# Jardini and Silver pics



## AKSkirmish (Jun 24, 2005)

Not the greatest quality either-But let me know what ya think please....


----------



## notaverage (Sep 10, 2005)

Nice!


----------



## AKSkirmish (Jun 24, 2005)

Thanks Sir


----------



## bob351 (Oct 23, 2005)

great shots and awesome fish jst watch out for that jardini it will take out your other fish eventually, but amazing looking fish







how big are they?


----------



## AKSkirmish (Jun 24, 2005)

bob351 said:


> great shots and awesome fish jst watch out for that jardini it will take out your other fish eventually, but amazing looking fish
> 
> 
> 
> ...


He better be ready for one hell of a fight then...

24 inch pacu
20 inch silver aro
20 inch marble sailfin
12 inch jardini
10 inch green severum
7 inch dovii


----------



## bob351 (Oct 23, 2005)

thats an awesome looking collection in that tank there, when i had mine he got to about 22" and took out a green Asian arrowana that was about 26" there nasty but until they mature i don't think they are that aggressive.


----------



## AKSkirmish (Jun 24, 2005)

bob351 said:


> thats an awesome looking collection in that tank there, when i had mine he got to about 22" and took out a green Asian arrowana that was about 26" there nasty but until they mature i don't think they are that aggressive.


Well I just seperated them last night as a mater of fact-
The silver was beating the hell out of the jardini-
The jar is now crammed in a 55 gal at the moment-
Looking over my options-The 55 is only temp-But couldn't risk the lost-

My stock in that tank is going to change quite a bit in the next week or so-
I'm going to be moveing around alot of fish in the next few days--

A 7 inch Midas
22 inch clown knife
Will also be added to the mix-Along with a few more new purchase that will be comming up...


----------



## bob351 (Oct 23, 2005)

well you have one tough silver there







the jar is better in the 55 then dead, cant wait to see some pics of the ck


----------



## AKSkirmish (Jun 24, 2005)

bob351 said:


> well you have one tough silver there :laugh: the jar is better in the 55 then dead, cant wait to see some pics of the ck


Thats what happens when size takes over-LOL

True-
I think I'm moveing the Jar to a 90 gal this week....
I'll make sure to get some clown pics up also....


----------



## bob351 (Oct 23, 2005)

[Labeled region entries]
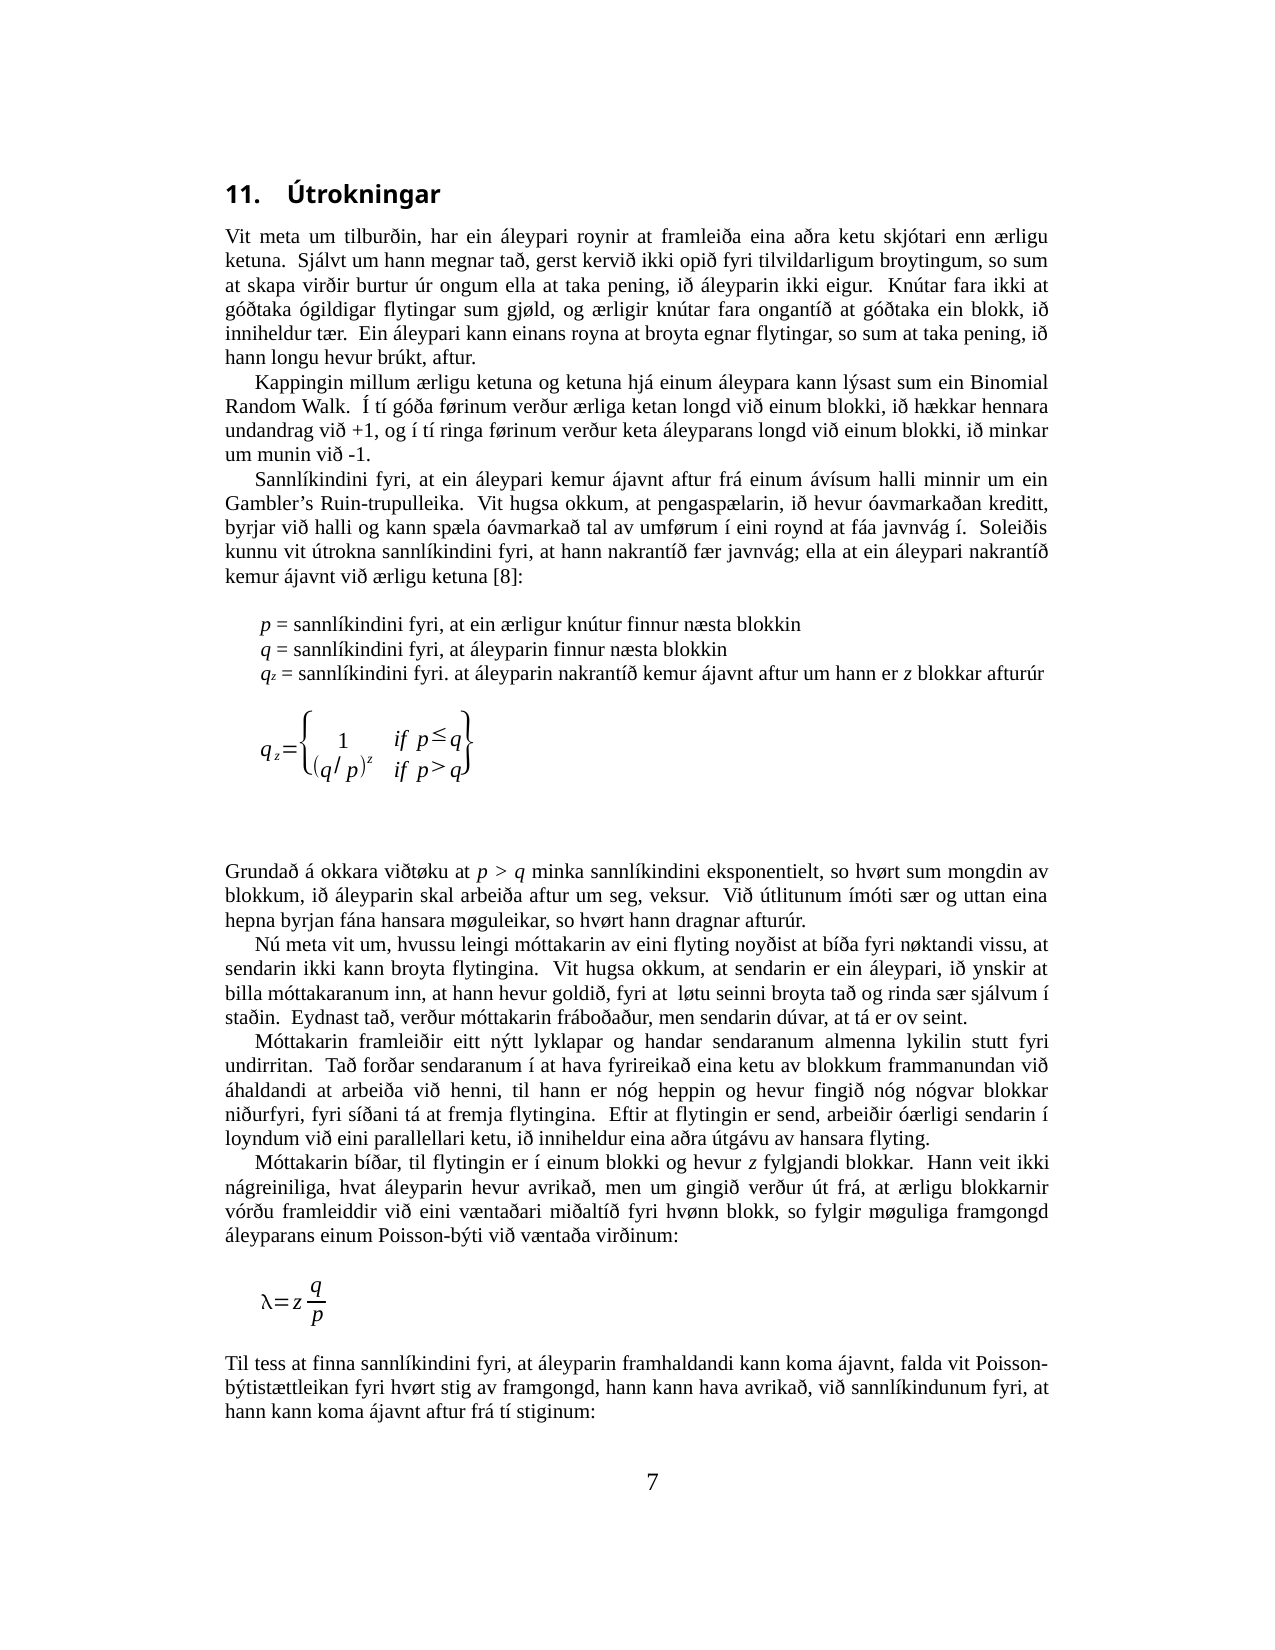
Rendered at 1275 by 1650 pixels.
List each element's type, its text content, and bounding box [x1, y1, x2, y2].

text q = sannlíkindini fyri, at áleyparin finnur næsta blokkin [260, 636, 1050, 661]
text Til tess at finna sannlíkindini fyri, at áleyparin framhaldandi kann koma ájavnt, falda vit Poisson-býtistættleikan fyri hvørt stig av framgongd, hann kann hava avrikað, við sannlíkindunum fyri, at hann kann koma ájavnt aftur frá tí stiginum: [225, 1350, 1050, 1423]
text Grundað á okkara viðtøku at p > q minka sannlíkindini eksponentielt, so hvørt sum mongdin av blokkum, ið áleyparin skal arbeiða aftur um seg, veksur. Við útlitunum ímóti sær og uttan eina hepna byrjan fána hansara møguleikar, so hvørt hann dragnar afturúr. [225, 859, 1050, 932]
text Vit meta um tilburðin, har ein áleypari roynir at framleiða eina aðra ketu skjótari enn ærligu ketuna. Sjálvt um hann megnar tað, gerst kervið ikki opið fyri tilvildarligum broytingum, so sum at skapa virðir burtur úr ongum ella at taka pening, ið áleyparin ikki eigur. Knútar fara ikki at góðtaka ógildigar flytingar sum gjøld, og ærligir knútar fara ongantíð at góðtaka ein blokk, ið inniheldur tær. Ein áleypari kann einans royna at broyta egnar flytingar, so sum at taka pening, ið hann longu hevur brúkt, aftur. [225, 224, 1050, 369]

**Exercise task 1**
Answer these questions using the forum thread.
(a) What length is given for the dovii in the list of fish?
(b) How large did bob351 say his own jardini grew?
(c) What size tank does AKSkirmish think the jardini will move to this week?
**Exercise task 2**
Format everything in the records from the start down to the line containing "List each element's" as a numbered list. Include both ends, skip blank lines, and leave out the pictures.

**Exercise response 1**
(a) 7 inches
(b) About 22 inches
(c) A 90-gallon tank

**Exercise response 2**
1. Rendered at 1275 by 1650 pixels.
2. List each element's type, its text content, and bounding box [x1, y1, x2, y2].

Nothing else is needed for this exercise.